Data to use:
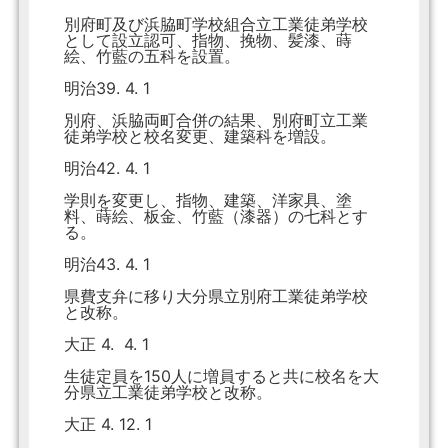
別府町及び浜脇町学校組合立工業徒弟学校
として設立認可、指物、挽物、髪漆、蒔
絵、竹藍の五科を設置。
明治39. 4. 1
別府、浜脇両町合併の結果、別府町立工業
徒弟学校と校名変更、建築科を増設。
明治42. 4. 1
学則を変更し、指物、建築、洋家具、塗
料、蒔絵、板金、竹藍（漆器）の七科とす
る。
明治43. 4. 1
県費支弁に移り大分県立別府工業徒弟学校
と改称。
大正 4. 4. 1
生徒定員を150人に増員すると共に校名を大
分県立工業徒弟学校と改称。
大正 4. 12. 1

About this task: The result should be an exact copy of the material, containing no pictures.

Written response:
別府町及び浜脇町学校組合立工業徒弟学校
として設立認可、指物、挽物、髪漆、蒔
絵、竹藍の五科を設置。
明治39. 4. 1
別府、浜脇両町合併の結果、別府町立工業
徒弟学校と校名変更、建築科を増設。
明治42. 4. 1
学則を変更し、指物、建築、洋家具、塗
料、蒔絵、板金、竹藍（漆器）の七科とす
る。
明治43. 4. 1
県費支弁に移り大分県立別府工業徒弟学校
と改称。
大正 4. 4. 1
生徒定員を150人に増員すると共に校名を大
分県立工業徒弟学校と改称。
大正 4. 12. 1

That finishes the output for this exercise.